Plus, in an efficient breaststroke, the swimmer is neither constantly pulling nor constantly kicking. “It’s pull, kick, pull, kick,” says Edelman. The nature and mechanics of the stroke make it slower.

One of the earliest depictions of Europeans swimming, found in Greece, shows the breaststroke. But by 500 B.C. or so, artistic images of swimming indicate that Greek people had learned to front crawl. By the 19th century, though, Europeans had lost that skill.

The British were just starting to swim for sport, using the breaststroke, backstroke, and sidestroke, and they were amazed at reports coming from around the world of people in the Americas and the South Pacific moving quickly through the water using an entirely different technique. 
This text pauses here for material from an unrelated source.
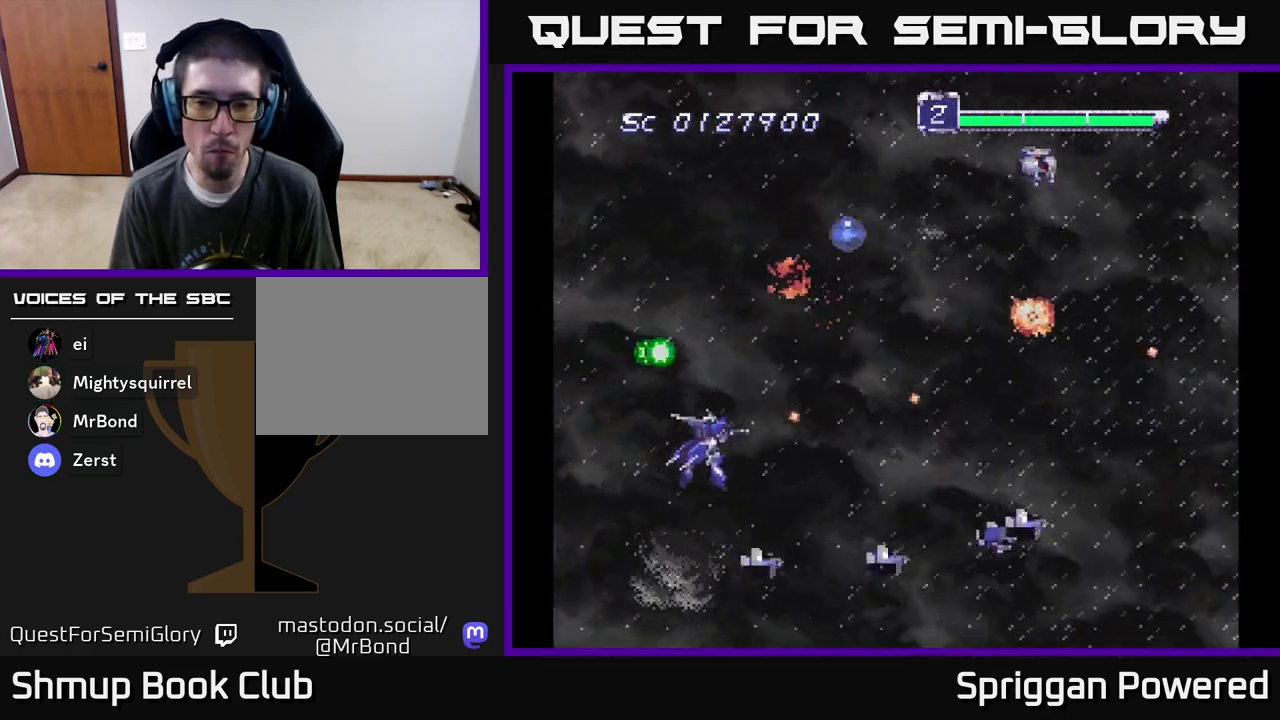
{"buttons": ["A", "DPAD_UP"], "events": [[17, "DPAD_UP", "down"], [33, "A", "down"], [150, "A", "up"], [150, "DPAD_RIGHT", "down"], [150, "DPAD_UP", "up"], [217, "A", "down"], [283, "DPAD_DOWN", "down"], [317, "DPAD_RIGHT", "up"], [333, "A", "up"], [400, "A", "down"], [467, "DPAD_DOWN", "up"], [467, "DPAD_RIGHT", "down"], [483, "DPAD_RIGHT", "up"], [483, "DPAD_UP", "down"]]}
Swimming at the 1900 Olympics. (Photo: Public domain)

In 1844, the British were not ready to admit that an “un-European” style of swimming could beat theirs. After the second race between Wenishkaweabee and Sahma, a British competitor, Harold Kenworthy, challenged them to another race, the third in 10 minutes. He won—but probably only because his competitors were tired out.

By the end of the century, the British had learned that the front crawl was faster, although they would only accept the lesson from one of their own. In 1875, a British swimmer named John Arthur Trudgen took the prize for the 100-yard race in a major British swimming competition, using a stroke that combined the arm movements of the front crawl with the frog kick of the breaststroke. He had learned to swim in Brazil, and he combined the speed of the front crawl’s arm movements with the accepted kicking style. His stroke was less “un-European,” and his time to cover 100 yards was 1 minute and 16 seconds.

Today, top freestyle swimmers can cover 100 meters in about 47 seconds. The world record time for the breaststroke, set at the Rio Olympics by the British swimmer Adam Peaty, is 57.13 seconds. The question of which stroke was faster might have been settled all the way back in 1844 if British people were less blinded by their own cultural norms, but now there’s no doubt: if you want to go faster, front crawl.